Ralph H. Johnson VA Medical Center, Department of Veterans Affairs, Charleston, US.
Department of Public Health Sciences, Medical University of South Carolina, Charleston, US.
Int J Health Geogr. 2021 Feb 27;20(1):10. doi: 10.1186/s12942-021-00265-1.
Diabetes is a public health burden that disproportionately affects military veterans and racial minorities. Studies of racial disparities are inherently observational, and thus may require the use of methods such as Propensity Score Analysis (PSA). While traditional PSA accounts for patient-level factors, this may not be sufficient when patients are clustered at the geographic level and thus important confounders, whether observed or unobserved, vary by geographic location.
We employ a spatial propensity score matching method to account for "geographic confounding", which occurs when the confounding factors, whether observed or unobserved, vary by geographic region. We augment the propensity score and outcome models with spatial random effects, which are assigned scaled Besag-York-Mollié priors to address spatial clustering and improve inferences by borrowing information across neighboring geographic regions. We apply this approach to a study exploring racial disparities in diabetes specialty care between non-Hispanic black and non-Hispanic white veterans. We construct multiple global estimates of the risk difference in diabetes care: a crude unadjusted estimate, an estimate based solely on patient-level matching, and an estimate that incorporates both patient and spatial information.
In simulation we show that in the presence of an unmeasured geographic confounder, ignoring spatial heterogeneity results in increased relative bias and mean squared error, whereas incorporating spatial random effects improves inferences. In our study of racial disparities in diabetes specialty care, the crude unadjusted estimate suggests that specialty care is more prevalent among non-Hispanic blacks, while patient-level matching indicates that it is less prevalent. Hierarchical spatial matching supports the latter conclusion, with a further increase in the magnitude of the disparity.

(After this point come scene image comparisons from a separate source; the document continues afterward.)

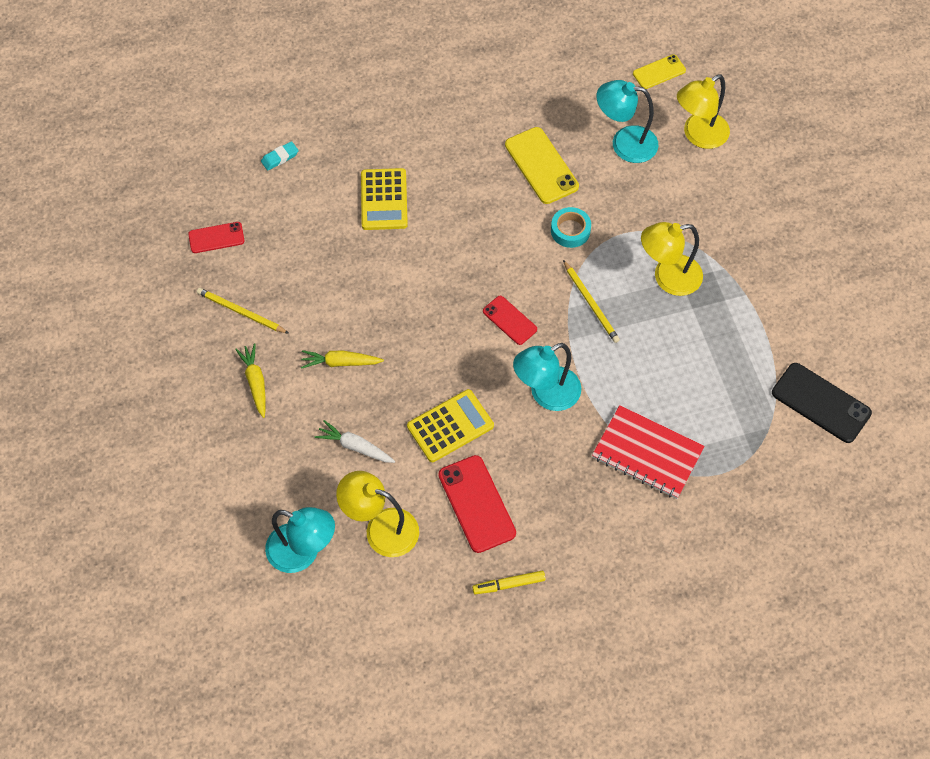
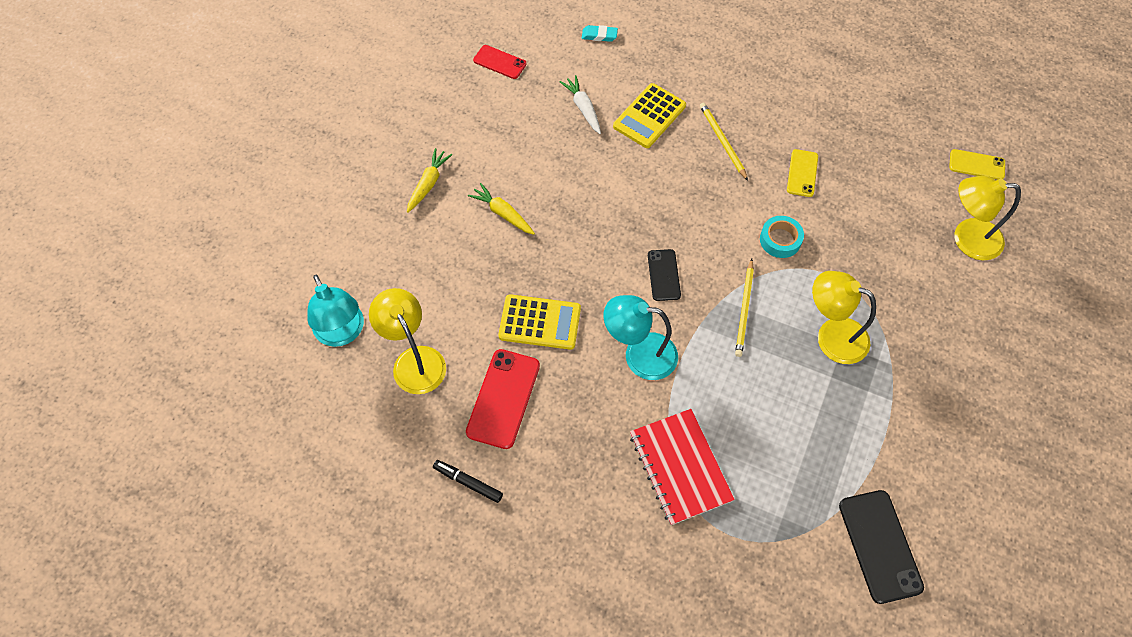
camera: 40 degrees right, 0 degrees up
(241, 312) = (466, 126): yellow pencil -> yellow pencil (722, 141)
(355, 446) = (454, 284): white carrot -> white carrot (583, 108)
(509, 320) = (664, 275): red phone -> black phone
(509, 584) = (468, 482): yellow marker -> black marker
(541, 166) = (802, 173): yellow phone -> yellow phone, size x0.61
(624, 143) = (892, 202): turquoise lamp -> none

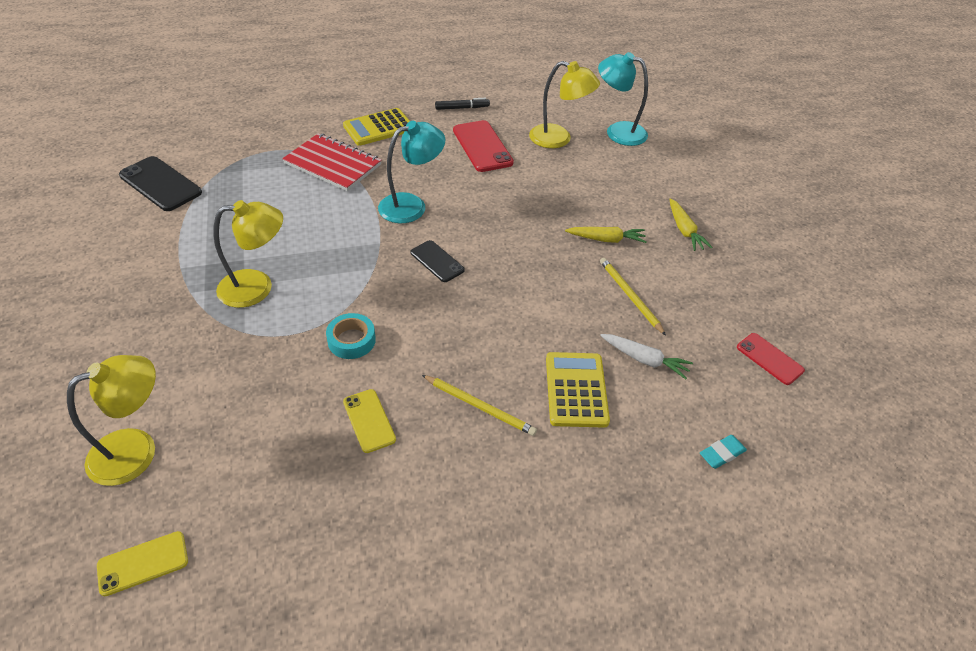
camera: 140 degrees right, 15 degrees down
(499, 62) = (769, 359): red phone -> red phone turned 60 degrees clockwise
(540, 322) = (501, 191): yellow calculator -> yellow calculator (378, 128)
(744, 310) = (349, 270): yellow pencil -> yellow pencil (630, 296)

These results highlight the importance of accounting for spatial heterogeneity in propensity score analysis, and suggest the need for clinical care and management strategies that are culturally sensitive and racially inclusive.
糖尿病是一种公共卫生负担,它不成比例地影响着退伍军人和少数族裔。关于种族差异的研究本质上是观察性的,因此可能需要使用倾向评分分析(PSA)等方法。虽然传统的 PSA 考虑了患者层面的因素,但当患者在地理层面上聚集时,这可能还不够,因此重要的混杂因素,无论是观察到的还是未观察到的,都因地理位置而异。
我们采用空间倾向评分匹配方法来解决“地理混杂”问题,即当混杂因素(无论是观察到的还是未观察到的)因地理位置而异时。我们在倾向评分和结果模型中增加了空间随机效应,这些效应被赋予了缩放的 Besag-York-Mollié 先验,以解决空间聚类问题,并通过从相邻地理区域借用信息来改善推断。我们将这种方法应用于一项研究,探讨了非西班牙裔黑人和非西班牙裔白人退伍军人之间糖尿病专科护理的种族差异。我们构建了多个糖尿病护理风险差异的全球估计值:未经调整的粗略估计值、仅基于患者水平匹配的估计值以及同时考虑患者和空间信息的估计值。
在模拟中,我们表明在存在未测量的地理混杂因素的情况下,忽略空间异质性会导致相对偏差和均方误差增加,而纳入空间随机效应会改善推断。在我们对糖尿病专科护理种族差异的研究中,未经调整的粗略估计表明,专科护理在非西班牙裔黑人群体中更为普遍,而患者水平匹配则表明其不太普遍。分层空间匹配支持后一种结论,差异的幅度进一步增加。
这些结果强调了在倾向评分分析中考虑空间异质性的重要性,并表明需要制定文化敏感和种族包容的临床护理和管理策略。